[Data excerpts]
+ + + + +

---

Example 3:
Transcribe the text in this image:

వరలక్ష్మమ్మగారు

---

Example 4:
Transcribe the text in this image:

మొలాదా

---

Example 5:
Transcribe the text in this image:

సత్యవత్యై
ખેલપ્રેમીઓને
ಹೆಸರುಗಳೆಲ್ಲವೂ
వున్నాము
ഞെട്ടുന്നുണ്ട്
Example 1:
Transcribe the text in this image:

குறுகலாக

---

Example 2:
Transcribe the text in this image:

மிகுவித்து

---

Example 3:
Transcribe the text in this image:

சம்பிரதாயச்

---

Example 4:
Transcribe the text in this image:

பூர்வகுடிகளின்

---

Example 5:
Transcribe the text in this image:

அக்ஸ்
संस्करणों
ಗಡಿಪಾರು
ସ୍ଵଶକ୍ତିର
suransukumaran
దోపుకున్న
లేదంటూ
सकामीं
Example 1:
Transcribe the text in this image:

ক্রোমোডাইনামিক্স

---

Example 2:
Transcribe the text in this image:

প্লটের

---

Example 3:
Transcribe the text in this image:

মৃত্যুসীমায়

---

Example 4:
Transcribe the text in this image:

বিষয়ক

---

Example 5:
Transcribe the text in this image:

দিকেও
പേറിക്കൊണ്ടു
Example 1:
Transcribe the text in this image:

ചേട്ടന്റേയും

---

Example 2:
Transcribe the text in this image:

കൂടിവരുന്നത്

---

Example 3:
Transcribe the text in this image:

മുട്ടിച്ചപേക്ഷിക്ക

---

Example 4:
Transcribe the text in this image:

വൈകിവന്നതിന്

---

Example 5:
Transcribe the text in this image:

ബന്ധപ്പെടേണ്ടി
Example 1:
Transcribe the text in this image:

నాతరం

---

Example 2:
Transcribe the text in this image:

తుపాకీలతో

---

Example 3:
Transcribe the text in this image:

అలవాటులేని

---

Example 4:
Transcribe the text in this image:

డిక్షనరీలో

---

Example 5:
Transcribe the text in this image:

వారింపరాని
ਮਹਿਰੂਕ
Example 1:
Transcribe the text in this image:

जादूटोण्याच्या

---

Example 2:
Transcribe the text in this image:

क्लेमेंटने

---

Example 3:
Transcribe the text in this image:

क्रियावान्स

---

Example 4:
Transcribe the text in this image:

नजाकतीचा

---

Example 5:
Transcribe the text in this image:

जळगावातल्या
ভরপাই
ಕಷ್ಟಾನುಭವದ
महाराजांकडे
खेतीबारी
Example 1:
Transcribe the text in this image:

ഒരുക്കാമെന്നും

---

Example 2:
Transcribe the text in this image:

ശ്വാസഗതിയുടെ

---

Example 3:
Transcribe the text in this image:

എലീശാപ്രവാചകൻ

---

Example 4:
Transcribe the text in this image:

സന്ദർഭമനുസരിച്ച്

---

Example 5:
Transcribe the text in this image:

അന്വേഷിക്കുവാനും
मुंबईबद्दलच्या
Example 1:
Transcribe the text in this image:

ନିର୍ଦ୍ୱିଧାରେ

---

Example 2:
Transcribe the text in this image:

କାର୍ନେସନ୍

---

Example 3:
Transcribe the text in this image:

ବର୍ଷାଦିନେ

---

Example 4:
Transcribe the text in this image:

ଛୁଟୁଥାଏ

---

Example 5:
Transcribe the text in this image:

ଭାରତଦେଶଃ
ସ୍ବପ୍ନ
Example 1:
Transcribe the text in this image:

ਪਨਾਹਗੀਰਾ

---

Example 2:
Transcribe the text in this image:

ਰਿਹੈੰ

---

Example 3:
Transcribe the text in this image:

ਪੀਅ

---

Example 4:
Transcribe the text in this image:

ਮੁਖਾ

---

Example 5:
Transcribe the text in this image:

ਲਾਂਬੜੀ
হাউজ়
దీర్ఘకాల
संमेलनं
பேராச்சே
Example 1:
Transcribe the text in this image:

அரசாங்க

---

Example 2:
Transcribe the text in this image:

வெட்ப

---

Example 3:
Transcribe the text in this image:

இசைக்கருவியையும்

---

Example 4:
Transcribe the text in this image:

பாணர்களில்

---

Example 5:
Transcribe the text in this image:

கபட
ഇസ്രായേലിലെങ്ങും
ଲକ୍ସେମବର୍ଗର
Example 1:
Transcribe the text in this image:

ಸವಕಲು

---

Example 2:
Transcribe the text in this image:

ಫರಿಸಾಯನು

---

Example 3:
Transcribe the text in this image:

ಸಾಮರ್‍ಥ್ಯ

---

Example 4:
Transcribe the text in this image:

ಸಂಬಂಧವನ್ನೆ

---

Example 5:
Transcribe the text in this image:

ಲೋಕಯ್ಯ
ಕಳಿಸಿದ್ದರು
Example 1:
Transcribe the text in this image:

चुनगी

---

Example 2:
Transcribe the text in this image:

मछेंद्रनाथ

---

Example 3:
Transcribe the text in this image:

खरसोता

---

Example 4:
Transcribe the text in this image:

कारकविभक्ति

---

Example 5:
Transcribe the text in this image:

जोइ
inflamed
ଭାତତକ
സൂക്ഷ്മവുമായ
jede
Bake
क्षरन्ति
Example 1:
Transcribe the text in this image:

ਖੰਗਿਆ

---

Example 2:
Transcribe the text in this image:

+ + + + +

» ACTIVITY
Repeat each line above exactly as it stands.

» EXERCISE ANSWER
---

Example 3:
Transcribe the text in this image:

వరలక్ష్మమ్మగారు

---

Example 4:
Transcribe the text in this image:

మొలాదా

---

Example 5:
Transcribe the text in this image:

సత్యవత్యై
ખેલપ્રેમીઓને
ಹೆಸರುಗಳೆಲ್ಲವೂ
వున్నాము
ഞെട്ടുന്നുണ്ട്
Example 1:
Transcribe the text in this image:

குறுகலாக

---

Example 2:
Transcribe the text in this image:

மிகுவித்து

---

Example 3:
Transcribe the text in this image:

சம்பிரதாயச்

---

Example 4:
Transcribe the text in this image:

பூர்வகுடிகளின்

---

Example 5:
Transcribe the text in this image:

அக்ஸ்
संस्करणों
ಗಡಿಪಾರು
ସ୍ଵଶକ୍ତିର
suransukumaran
దోపుకున్న
లేదంటూ
सकामीं
Example 1:
Transcribe the text in this image:

ক্রোমোডাইনামিক্স

---

Example 2:
Transcribe the text in this image:

প্লটের

---

Example 3:
Transcribe the text in this image:

মৃত্যুসীমায়

---

Example 4:
Transcribe the text in this image:

বিষয়ক

---

Example 5:
Transcribe the text in this image:

দিকেও
പേറിക്കൊണ്ടു
Example 1:
Transcribe the text in this image:

ചേട്ടന്റേയും

---

Example 2:
Transcribe the text in this image:

കൂടിവരുന്നത്

---

Example 3:
Transcribe the text in this image:

മുട്ടിച്ചപേക്ഷിക്ക

---

Example 4:
Transcribe the text in this image:

വൈകിവന്നതിന്

---

Example 5:
Transcribe the text in this image:

ബന്ധപ്പെടേണ്ടി
Example 1:
Transcribe the text in this image:

నాతరం

---

Example 2:
Transcribe the text in this image:

తుపాకీలతో

---

Example 3:
Transcribe the text in this image:

అలవాటులేని

---

Example 4:
Transcribe the text in this image:

డిక్షనరీలో

---

Example 5:
Transcribe the text in this image:

వారింపరాని
ਮਹਿਰੂਕ
Example 1:
Transcribe the text in this image:

जादूटोण्याच्या

---

Example 2:
Transcribe the text in this image:

क्लेमेंटने

---

Example 3:
Transcribe the text in this image:

क्रियावान्स

---

Example 4:
Transcribe the text in this image:

नजाकतीचा

---

Example 5:
Transcribe the text in this image:

जळगावातल्या
ভরপাই
ಕಷ್ಟಾನುಭವದ
महाराजांकडे
खेतीबारी
Example 1:
Transcribe the text in this image:

ഒരുക്കാമെന്നും

---

Example 2:
Transcribe the text in this image:

ശ്വാസഗതിയുടെ

---

Example 3:
Transcribe the text in this image:

എലീശാപ്രവാചകൻ

---

Example 4:
Transcribe the text in this image:

സന്ദർഭമനുസരിച്ച്

---

Example 5:
Transcribe the text in this image:

അന്വേഷിക്കുവാനും
मुंबईबद्दलच्या
Example 1:
Transcribe the text in this image:

ନିର୍ଦ୍ୱିଧାରେ

---

Example 2:
Transcribe the text in this image:

କାର୍ନେସନ୍

---

Example 3:
Transcribe the text in this image:

ବର୍ଷାଦିନେ

---

Example 4:
Transcribe the text in this image:

ଛୁଟୁଥାଏ

---

Example 5:
Transcribe the text in this image:

ଭାରତଦେଶଃ
ସ୍ବପ୍ନ
Example 1:
Transcribe the text in this image:

ਪਨਾਹਗੀਰਾ

---

Example 2:
Transcribe the text in this image:

ਰਿਹੈੰ

---

Example 3:
Transcribe the text in this image:

ਪੀਅ

---

Example 4:
Transcribe the text in this image:

ਮੁਖਾ

---

Example 5:
Transcribe the text in this image:

ਲਾਂਬੜੀ
হাউজ়
దీర్ఘకాల
संमेलनं
பேராச்சே
Example 1:
Transcribe the text in this image:

அரசாங்க

---

Example 2:
Transcribe the text in this image:

வெட்ப

---

Example 3:
Transcribe the text in this image:

இசைக்கருவியையும்

---

Example 4:
Transcribe the text in this image:

பாணர்களில்

---

Example 5:
Transcribe the text in this image:

கபட
ഇസ്രായേലിലെങ്ങും
ଲକ୍ସେମବର୍ଗର
Example 1:
Transcribe the text in this image:

ಸವಕಲು

---

Example 2:
Transcribe the text in this image:

ಫರಿಸಾಯನು

---

Example 3:
Transcribe the text in this image:

ಸಾಮರ್‍ಥ್ಯ

---

Example 4:
Transcribe the text in this image:

ಸಂಬಂಧವನ್ನೆ

---

Example 5:
Transcribe the text in this image:

ಲೋಕಯ್ಯ
ಕಳಿಸಿದ್ದರು
Example 1:
Transcribe the text in this image:

चुनगी

---

Example 2:
Transcribe the text in this image:

मछेंद्रनाथ

---

Example 3:
Transcribe the text in this image:

खरसोता

---

Example 4:
Transcribe the text in this image:

कारकविभक्ति

---

Example 5:
Transcribe the text in this image:

जोइ
inflamed
ଭାତତକ
സൂക്ഷ്മവുമായ
jede
Bake
क्षरन्ति
Example 1:
Transcribe the text in this image:

ਖੰਗਿਆ

---

Example 2:
Transcribe the text in this image:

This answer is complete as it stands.